=== Exercise materials ===

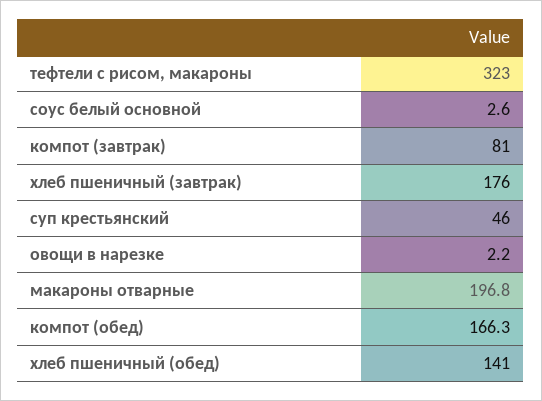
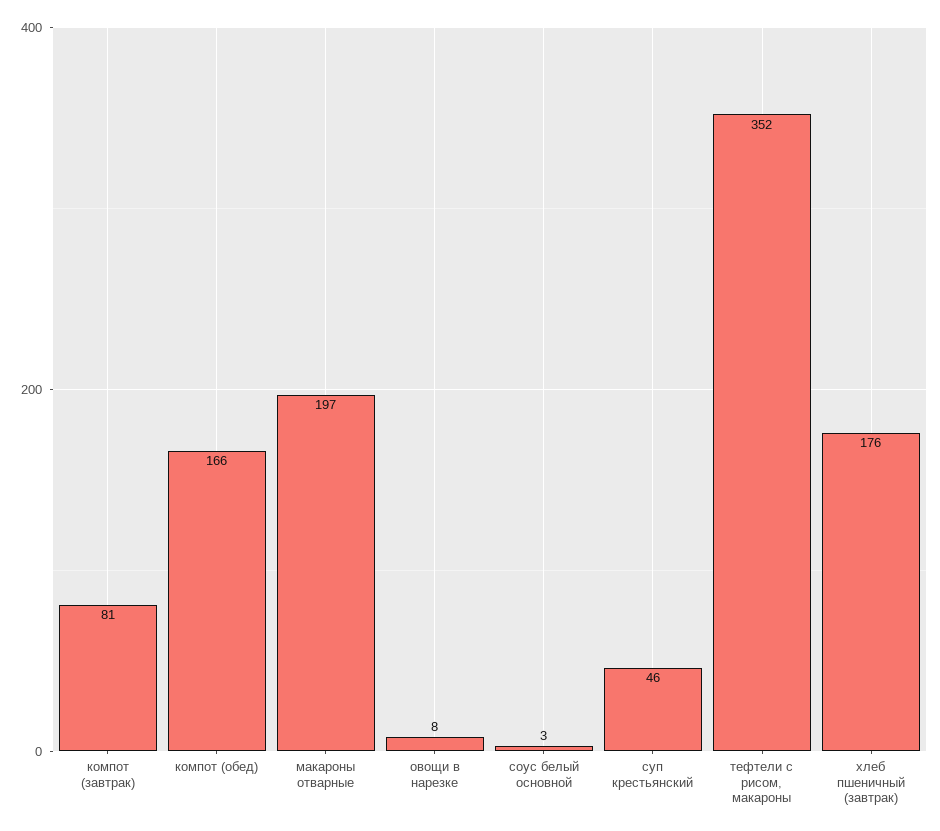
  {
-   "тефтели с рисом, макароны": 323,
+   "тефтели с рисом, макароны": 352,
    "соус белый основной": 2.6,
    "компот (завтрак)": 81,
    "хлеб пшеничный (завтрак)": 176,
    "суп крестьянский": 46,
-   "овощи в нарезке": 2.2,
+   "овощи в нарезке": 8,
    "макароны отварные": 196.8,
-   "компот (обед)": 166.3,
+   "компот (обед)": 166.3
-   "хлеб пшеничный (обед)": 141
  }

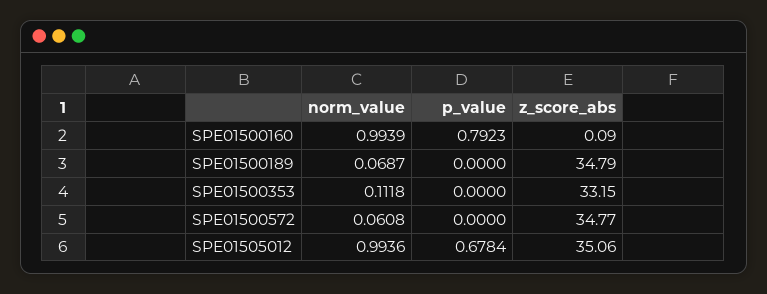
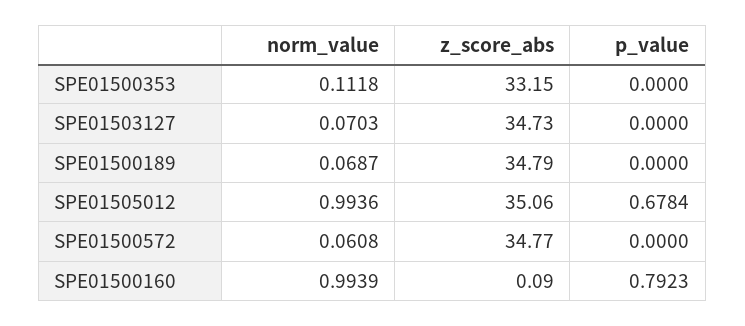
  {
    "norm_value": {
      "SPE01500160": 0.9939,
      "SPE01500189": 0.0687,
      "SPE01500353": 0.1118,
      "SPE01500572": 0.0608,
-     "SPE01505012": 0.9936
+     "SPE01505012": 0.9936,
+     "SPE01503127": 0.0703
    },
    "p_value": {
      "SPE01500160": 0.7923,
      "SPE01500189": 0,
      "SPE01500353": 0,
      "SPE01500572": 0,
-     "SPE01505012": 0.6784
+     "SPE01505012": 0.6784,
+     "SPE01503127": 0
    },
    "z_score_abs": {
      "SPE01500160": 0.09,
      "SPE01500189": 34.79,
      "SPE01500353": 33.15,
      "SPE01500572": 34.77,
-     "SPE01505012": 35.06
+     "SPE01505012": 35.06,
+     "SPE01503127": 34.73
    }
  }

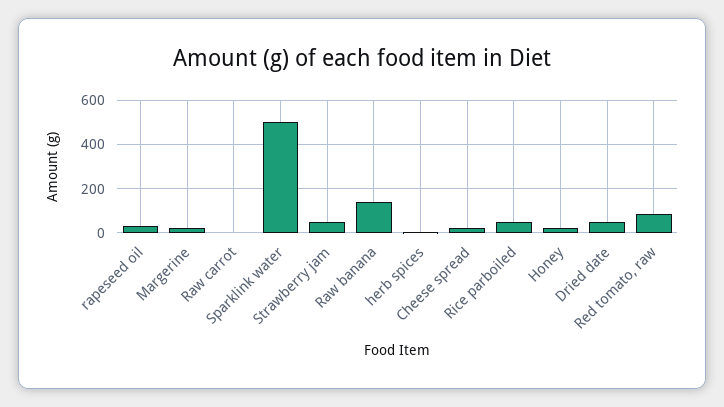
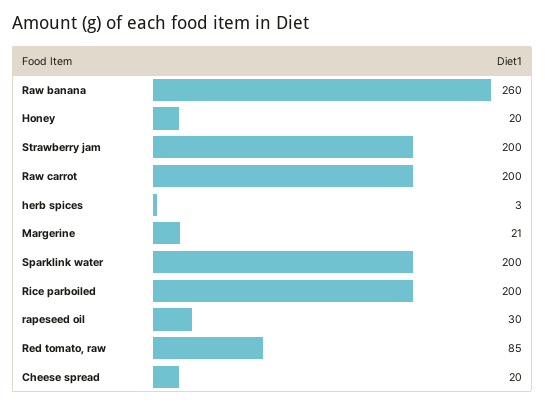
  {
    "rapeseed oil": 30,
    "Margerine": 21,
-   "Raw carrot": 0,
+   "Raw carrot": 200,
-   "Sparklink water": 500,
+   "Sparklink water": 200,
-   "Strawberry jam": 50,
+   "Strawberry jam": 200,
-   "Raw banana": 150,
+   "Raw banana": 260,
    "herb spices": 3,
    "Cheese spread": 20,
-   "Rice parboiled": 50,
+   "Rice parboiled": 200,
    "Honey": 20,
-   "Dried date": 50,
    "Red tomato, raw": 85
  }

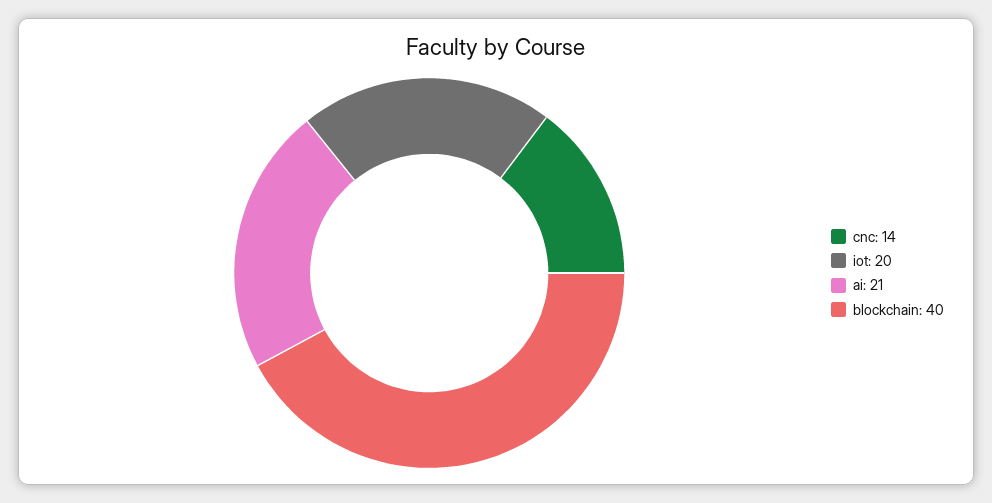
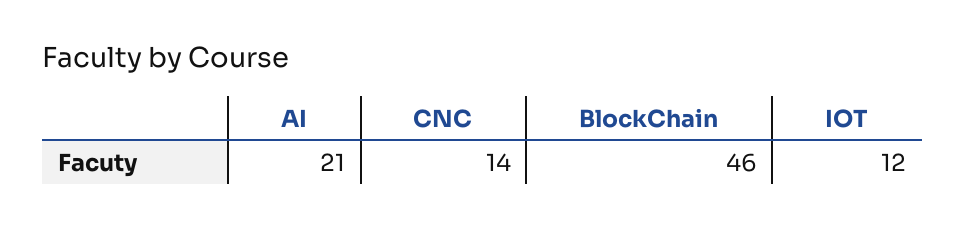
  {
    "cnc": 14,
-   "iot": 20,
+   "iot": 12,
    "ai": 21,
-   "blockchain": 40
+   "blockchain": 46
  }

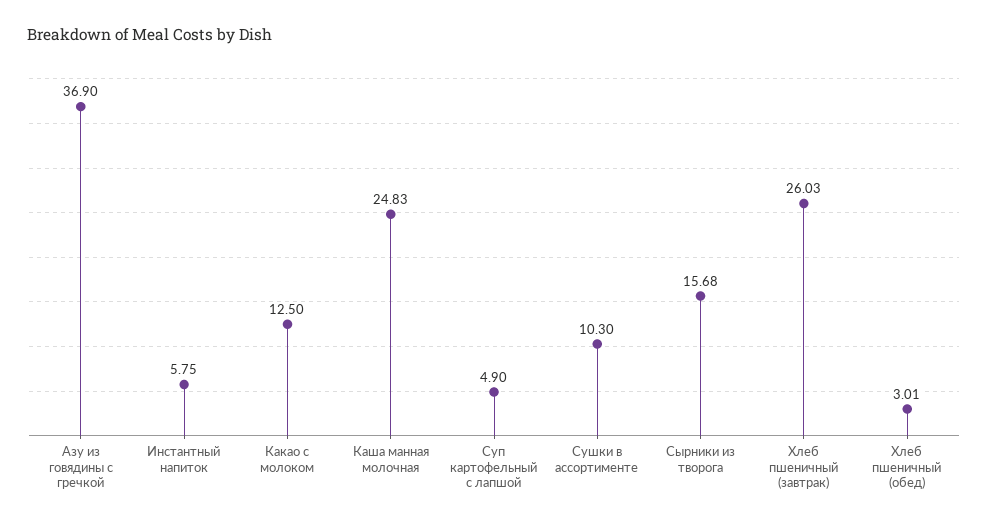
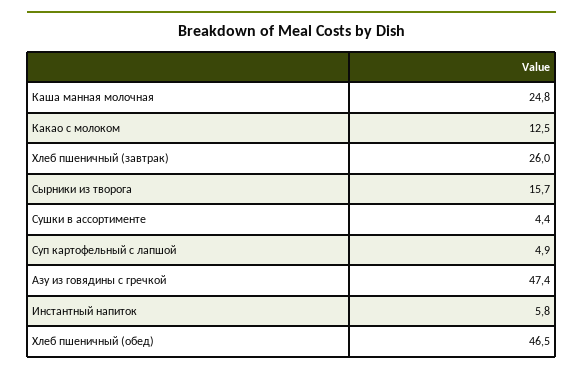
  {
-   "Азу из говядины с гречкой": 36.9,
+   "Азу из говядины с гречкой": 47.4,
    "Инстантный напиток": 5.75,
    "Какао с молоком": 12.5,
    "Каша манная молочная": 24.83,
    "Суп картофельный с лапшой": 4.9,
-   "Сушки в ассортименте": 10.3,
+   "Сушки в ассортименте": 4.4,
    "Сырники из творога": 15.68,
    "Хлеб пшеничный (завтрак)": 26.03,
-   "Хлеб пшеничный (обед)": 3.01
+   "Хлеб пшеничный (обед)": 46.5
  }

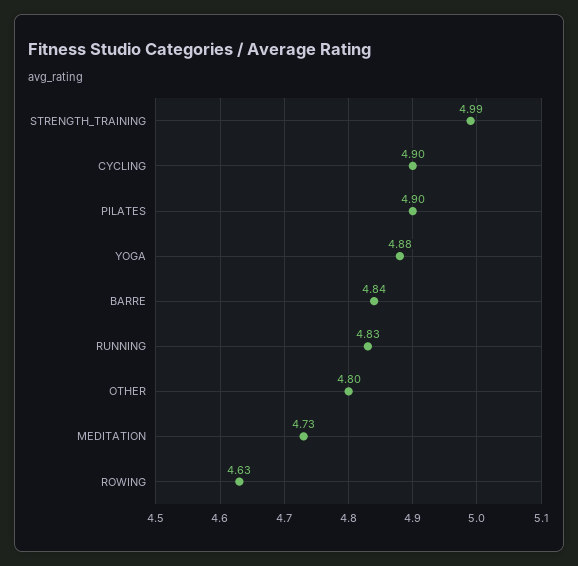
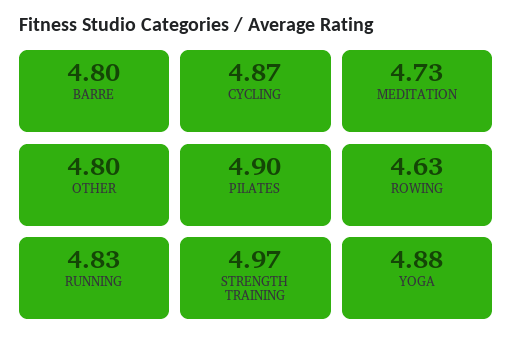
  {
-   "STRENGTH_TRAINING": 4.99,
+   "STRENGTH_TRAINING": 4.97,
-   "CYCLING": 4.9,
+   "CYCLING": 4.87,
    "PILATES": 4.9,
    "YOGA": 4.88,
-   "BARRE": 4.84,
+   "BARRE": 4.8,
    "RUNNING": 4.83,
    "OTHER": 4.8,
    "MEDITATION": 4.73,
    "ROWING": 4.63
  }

===

Go through the listing, and whenever a line contains the string "рисом", copy that line.

### Exercise response
-   "тефтели с рисом, макароны": 323,
+   "тефтели с рисом, макароны": 352,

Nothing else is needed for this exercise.